• **Reading passage**
# # # # # # #

State ex rel. McManamon v. Blackford Circuit Court

Citation229 Ind. 3,95 N.E.2d 556
Decision Date07 December 1950
Docket NumberNo. 28717,28717
Parties. Supreme Court of Indiana. Concurring Opinion
CourtSupreme Court of Indiana

J. Emmett McManamon, Atty. Gen., Merl M. Wall, George W. Hand, Jr., Charles F. O'Connor, Deputy Attys. Gen., Alfred R. Hollander, Pros. Atty., 71st Judicial Circuit, Hartford City, for relators.

Max C. Peterson, Judge, Blackford Circuit Court, Hartford City, for respondents.

YOUNG, Chief Judge.

On August 31, 1943, Robert L. Furnish and Henry Glancey were charged by affidavit with the crime of larceny in the Blackford Circuit Court. On the same day, the defendant Furnish was convicted upon his plea of guilty and given a suspended sentence, the terms of which were violated by the defendant, which violation resulted in his sentence on June 9, 1944, for a term of one to ten years in the Indiana State Reformatory.

The defendant was released on parole from the reformatory on July 9, 1945, and was returned on June 21, 1949, as a result of another parole violation and, on April 27, 1950, the defendant filed a pleading in the Blackford Circuit Court entitled a 'Motion to Vacate Judgment.'

On May 19, 1950, the State of Indiana filed a demurrer to this motion on the ground that the Blackford Circuit Court had no jurisdiction to entertain this motion because more than five years had elapsed since the time of judgment and that, consequently, the defendant had lost his right to review of the judgment by writ of error coram nobis.

On July 26, 1950, the Blackford Circuit Court overruled the State's demurrer. On July 31, 1950, the State filed a motion to reconsider the ruling of the Blackford Circuit Court on said demurrer and, on August 5, 1950, the motion to reconsider was overruled and the State of Indiana was fuled to answer on or before September 1, 1950.

Thereafter, on August 28, 1950, this proceeding was commenced as an original action for a writ of prohibition against the Blackford Circuit Court and Max C. Peterson, as Judge of said Court. On said August 28, 1950, a temporary writ of prohibition was issued returnable on September 25. On August 30, 1950, the said Max C. Peterson, as Judge of the Blackford Circuit Court, filed his response herein, from which it appears that said temporary writ of prohibition was served upon him on August 29, and that on August 30, said respondent showed such service of said order on the entry book of his court, and that, after having made such entry, but on the same day, said respondent duly resigned from the office of Judge of the Blackford Circuit Court, comprising the 71st Judicial Circuit of the State of Indiana, and delivered such resignation to the Governor of the State of Indiana.

The real party in interest here is the Blackford Circuit Court, which has been served. Subsequently, the Judge of said Court has resigned and the Honorable James R. Emshwiller has been appointed Judge of said Court, with a record upon the minutes of his court of the filing of said petition. The said James R. Emshwiller has likewise filed a response to said petition, the effect of which is to admit most of the facts set out, but he denies the allegations that the Blackford Circuit Court has no jurisdiction to hear and determine issues raised by defendant's motion and that it does not have jurisdiction to afford the relief prayed for by the defendant.

# # # # # # #

• **Information provided**
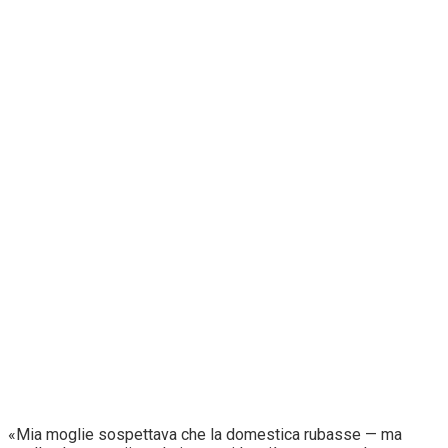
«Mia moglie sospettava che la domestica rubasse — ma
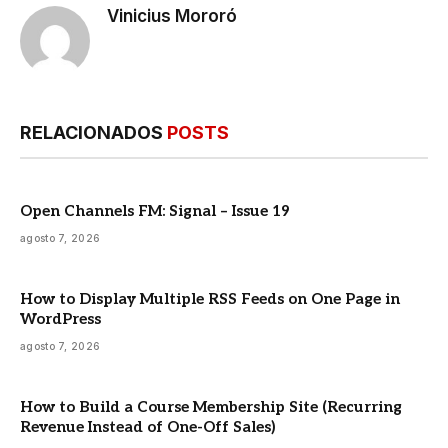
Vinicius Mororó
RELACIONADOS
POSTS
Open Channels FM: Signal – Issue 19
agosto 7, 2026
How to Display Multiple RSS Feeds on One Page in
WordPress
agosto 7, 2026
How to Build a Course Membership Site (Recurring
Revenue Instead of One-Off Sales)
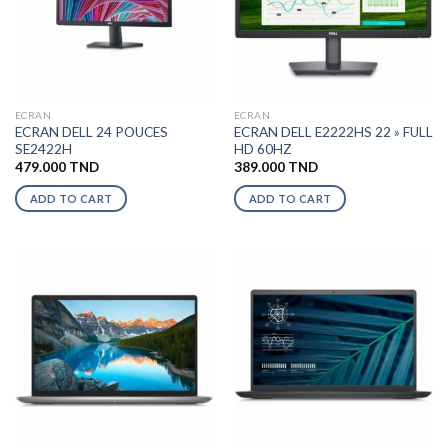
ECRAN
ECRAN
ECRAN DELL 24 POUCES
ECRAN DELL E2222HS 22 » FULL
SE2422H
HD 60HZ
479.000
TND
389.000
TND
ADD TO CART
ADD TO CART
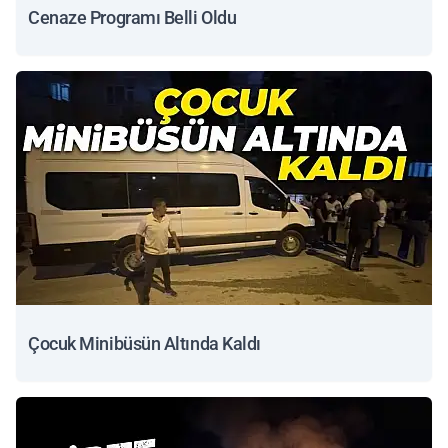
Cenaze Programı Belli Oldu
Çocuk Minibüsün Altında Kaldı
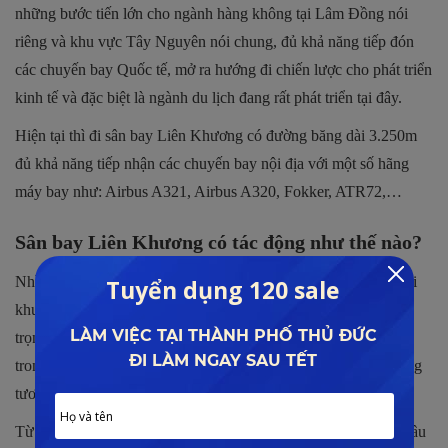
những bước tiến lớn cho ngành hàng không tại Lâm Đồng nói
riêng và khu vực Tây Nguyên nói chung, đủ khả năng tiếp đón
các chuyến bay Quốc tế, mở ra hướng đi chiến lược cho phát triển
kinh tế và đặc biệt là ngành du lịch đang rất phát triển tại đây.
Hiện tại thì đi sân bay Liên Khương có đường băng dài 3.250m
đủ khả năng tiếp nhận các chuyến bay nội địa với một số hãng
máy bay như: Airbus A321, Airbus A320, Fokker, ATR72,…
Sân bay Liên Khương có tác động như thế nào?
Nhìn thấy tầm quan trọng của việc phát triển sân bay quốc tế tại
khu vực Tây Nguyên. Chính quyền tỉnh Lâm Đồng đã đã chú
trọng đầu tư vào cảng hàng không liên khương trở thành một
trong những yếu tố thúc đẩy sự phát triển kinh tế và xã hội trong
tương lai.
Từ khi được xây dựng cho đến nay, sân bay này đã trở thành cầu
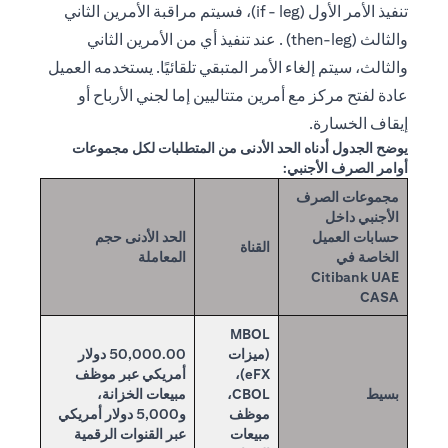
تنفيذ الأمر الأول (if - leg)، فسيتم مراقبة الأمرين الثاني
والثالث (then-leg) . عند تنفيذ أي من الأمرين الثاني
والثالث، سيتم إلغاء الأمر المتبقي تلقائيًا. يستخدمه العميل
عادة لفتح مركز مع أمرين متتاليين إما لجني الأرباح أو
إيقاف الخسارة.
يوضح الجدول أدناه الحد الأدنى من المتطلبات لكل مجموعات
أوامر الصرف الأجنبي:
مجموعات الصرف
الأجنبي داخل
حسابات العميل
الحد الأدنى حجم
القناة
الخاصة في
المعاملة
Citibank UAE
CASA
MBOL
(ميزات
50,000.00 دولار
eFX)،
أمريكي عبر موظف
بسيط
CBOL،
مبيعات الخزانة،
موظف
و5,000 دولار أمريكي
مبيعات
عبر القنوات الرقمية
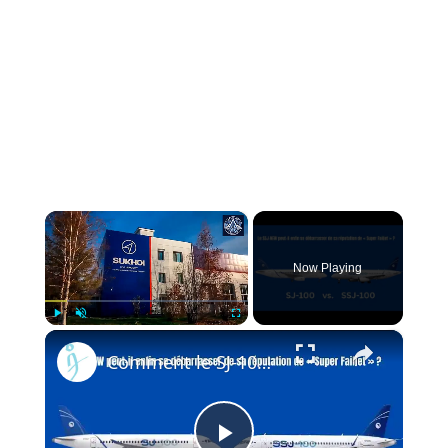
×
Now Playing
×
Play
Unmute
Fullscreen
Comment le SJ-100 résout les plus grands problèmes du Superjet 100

# # # # # # #

• **Instructions**
(1) In the court opinion, update everything from "Thereafter, on August" down to "State of Indiana." and write it out with "temporary writ" changed to "provisional writ".
(2) According to the court opinion, what sentence did Furnish receive on June 9, 1944?

• **Responses per task**
(1)
Thereafter, on August 28, 1950, this proceeding was commenced as an original action for a writ of prohibition against the Blackford Circuit Court and Max C. Peterson, as Judge of said Court. On said August 28, 1950, a provisional writ of prohibition was issued returnable on September 25. On August 30, 1950, the said Max C. Peterson, as Judge of the Blackford Circuit Court, filed his response herein, from which it appears that said provisional writ of prohibition was served upon him on August 29, and that on August 30, said respondent showed such service of said order on the entry book of his court, and that, after having made such entry, but on the same day, said respondent duly resigned from the office of Judge of the Blackford Circuit Court, comprising the 71st Judicial Circuit of the State of Indiana, and delivered such resignation to the Governor of the State of Indiana.

(2) A term of one to ten years in the Indiana State Reformatory.